Retype the records below from their first line through the line holding "cerca el dibujo", including both ends and no pictures.

━━ Records for processing

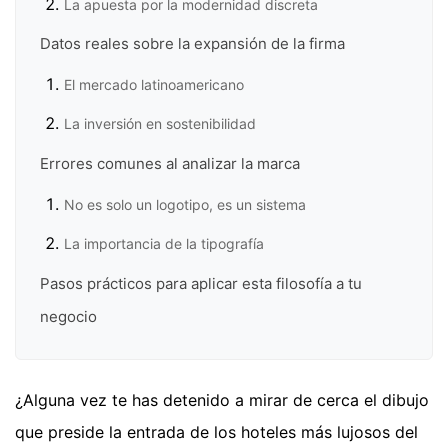
La apuesta por la modernidad discreta
Datos reales sobre la expansión de la firma
El mercado latinoamericano
La inversión en sostenibilidad
Errores comunes al analizar la marca
No es solo un logotipo, es un sistema
La importancia de la tipografía
Pasos prácticos para aplicar esta filosofía a tu
negocio
¿Alguna vez te has detenido a mirar de cerca el dibujo
que preside la entrada de los hoteles más lujosos del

━━━━

*Solution to the exercise:*
La apuesta por la modernidad discreta
Datos reales sobre la expansión de la firma
El mercado latinoamericano
La inversión en sostenibilidad
Errores comunes al analizar la marca
No es solo un logotipo, es un sistema
La importancia de la tipografía
Pasos prácticos para aplicar esta filosofía a tu
negocio
¿Alguna vez te has detenido a mirar de cerca el dibujo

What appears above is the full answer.